Les Larmes d'Oedipe : Extrait 1
(p. 15)
Avec l'aimable autorisation des éditions Lémeac - Actes Sud
OEDIPE. Que se passe-t-il ? Ta voix trahit ta peine.
CORYPHEE. Tu n’es pas au courant ?
ŒDIPE. Une rumeur gronde, mais je ne sais rien.
CORYPHEE. Athènes brûle. Il y a des manifestations partout. A Syntagma, à Omonia. La police a enfumé le centre-ville, on peut à peine respirer, il y a des centaines d’arrestations, les forces de sécurité ont chargé à coups de matraque, mais personne ne part et les jeunes affluent. Il n’y aura plus une seule vitrine, et les voitures seront retournées et cramées comme des bêtes.

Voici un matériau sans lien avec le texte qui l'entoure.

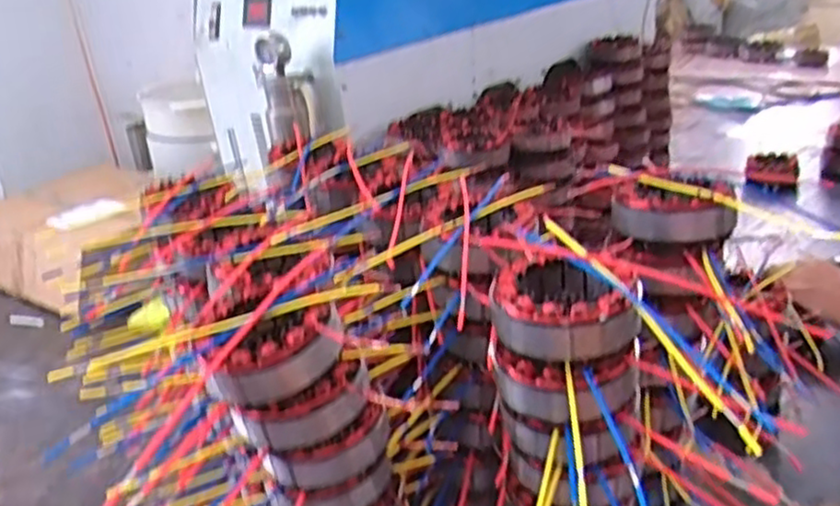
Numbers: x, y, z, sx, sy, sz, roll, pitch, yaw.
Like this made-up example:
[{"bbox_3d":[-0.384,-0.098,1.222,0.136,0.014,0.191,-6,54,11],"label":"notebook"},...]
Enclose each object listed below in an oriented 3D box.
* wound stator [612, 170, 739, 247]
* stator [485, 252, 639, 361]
[{"bbox_3d":[0.189,-0.036,0.550,0.084,0.034,0.075,-1,25,11],"label":"wound stator"},{"bbox_3d":[0.086,0.031,0.435,0.082,0.032,0.075,-1,25,11],"label":"stator"}]

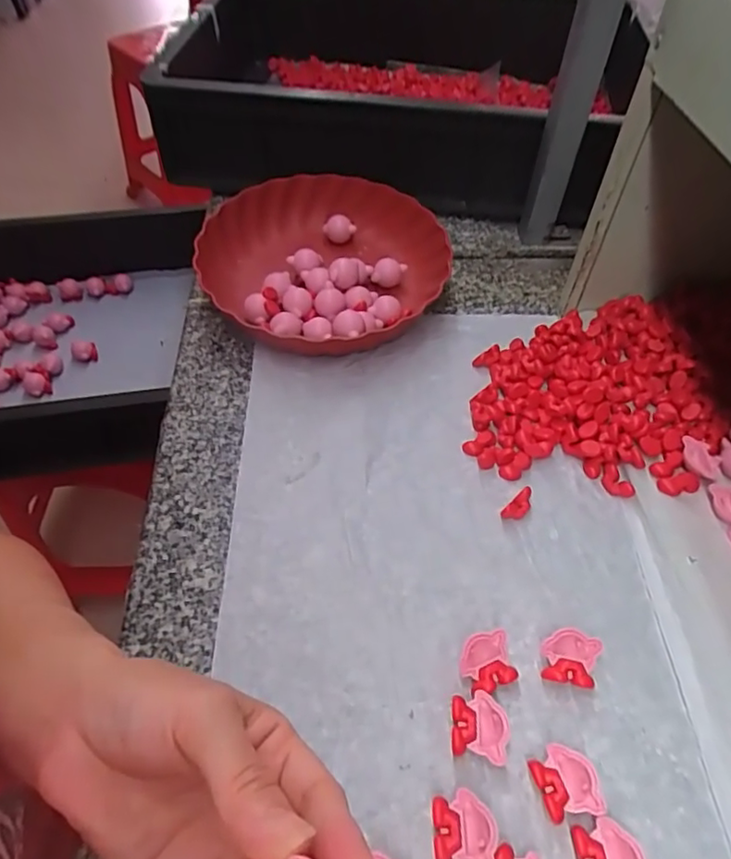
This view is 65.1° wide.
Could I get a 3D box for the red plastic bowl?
[{"bbox_3d":[-0.044,-0.170,0.581,0.230,0.055,0.229,0,52,0],"label":"red plastic bowl"}]

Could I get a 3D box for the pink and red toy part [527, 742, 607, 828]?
[{"bbox_3d":[0.114,0.201,0.327,0.033,0.015,0.036,-9,53,-8],"label":"pink and red toy part"}]

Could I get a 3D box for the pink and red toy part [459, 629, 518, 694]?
[{"bbox_3d":[0.076,0.148,0.364,0.034,0.015,0.033,-12,53,-9],"label":"pink and red toy part"}]

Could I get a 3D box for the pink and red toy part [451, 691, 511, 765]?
[{"bbox_3d":[0.068,0.177,0.341,0.032,0.014,0.036,4,52,3],"label":"pink and red toy part"}]

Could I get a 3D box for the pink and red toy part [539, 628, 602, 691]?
[{"bbox_3d":[0.130,0.147,0.367,0.034,0.017,0.032,15,53,11],"label":"pink and red toy part"}]

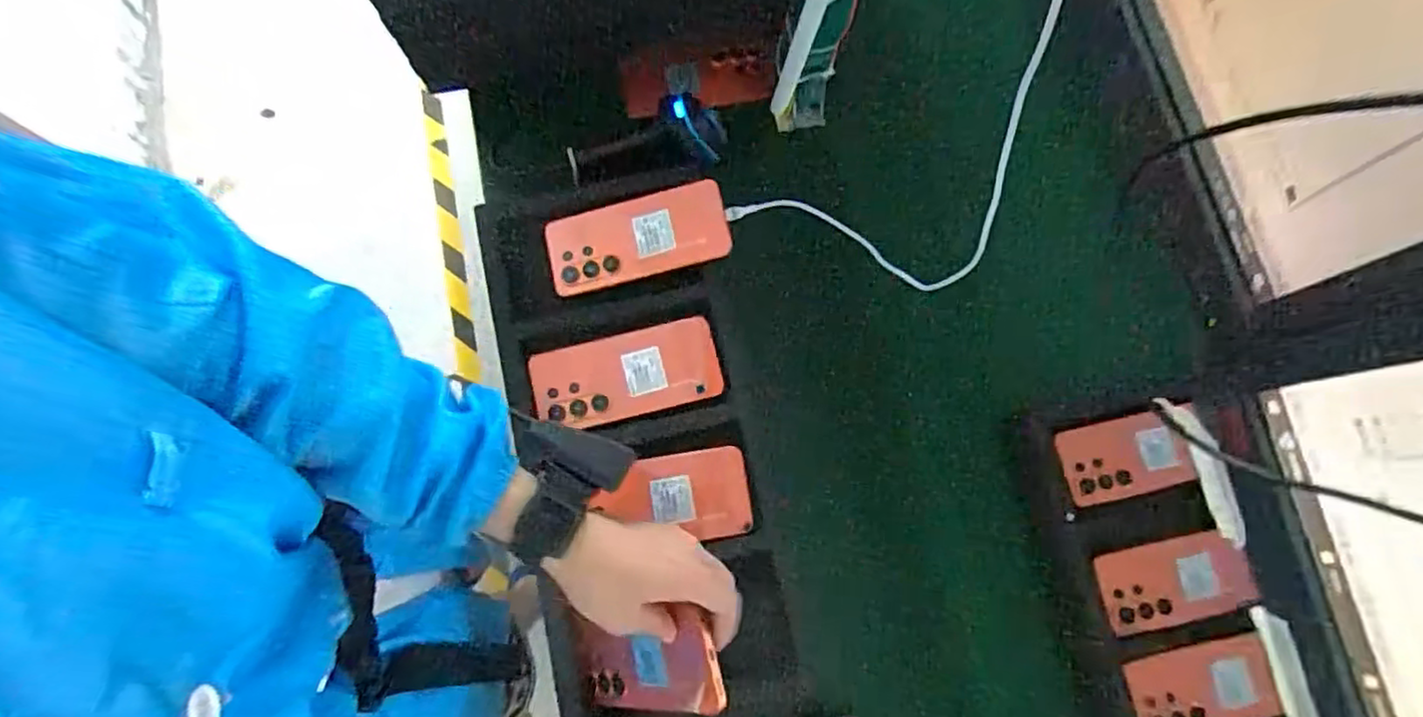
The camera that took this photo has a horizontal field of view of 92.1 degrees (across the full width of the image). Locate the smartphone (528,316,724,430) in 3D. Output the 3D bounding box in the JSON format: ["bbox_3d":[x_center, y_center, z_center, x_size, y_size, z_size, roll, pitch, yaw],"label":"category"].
[{"bbox_3d":[-0.078,0.016,0.636,0.168,0.009,0.079,-12,79,-4],"label":"smartphone"}]

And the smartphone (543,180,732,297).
[{"bbox_3d":[-0.071,-0.114,0.654,0.171,0.008,0.076,-13,87,4],"label":"smartphone"}]

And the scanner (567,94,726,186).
[{"bbox_3d":[-0.070,-0.225,0.714,0.163,0.051,0.073,-12,79,-5],"label":"scanner"}]

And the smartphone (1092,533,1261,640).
[{"bbox_3d":[0.462,0.219,0.679,0.147,0.008,0.076,-12,79,-6],"label":"smartphone"}]

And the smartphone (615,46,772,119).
[{"bbox_3d":[-0.018,-0.339,0.836,0.185,0.067,0.015,-3,34,10],"label":"smartphone"}]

ANTIGONE. Contre qui la grande Athènes est-elle en guerre ?
CORYPHEE. Contre elle-même. Dans la soirée, un policier a abattu un jeune garçon dans le quartier d’Exarchia, Alexandros. C’est son nom. Il avait quinze ans. La ville a flambé aussitôt. L’adolescent est, dit-on, entre la vie et la mort, et s’il faut qu’il meure, la Grèce entière mourra. Pardonnez-moi. J’ignore si c’est le chagrin ou les gaz lacrymogènes. La police abat un jeune homme et je ne sais pas ce que je peux faire. Je n’a pas envie de casser de vitrines ni de retourner des voitures. Je ne sais que chanter. C’est ridicule n’est-ce pas ?
ŒDIPE. Mourir et chanter s’accordent bien. Nous aussi avons connu de grands malheurs et avons vu mille fois notre cité trembler. Nous chantions en pleurant comme toi, alors reste avec nous et chante pour l’agonisant que je suis.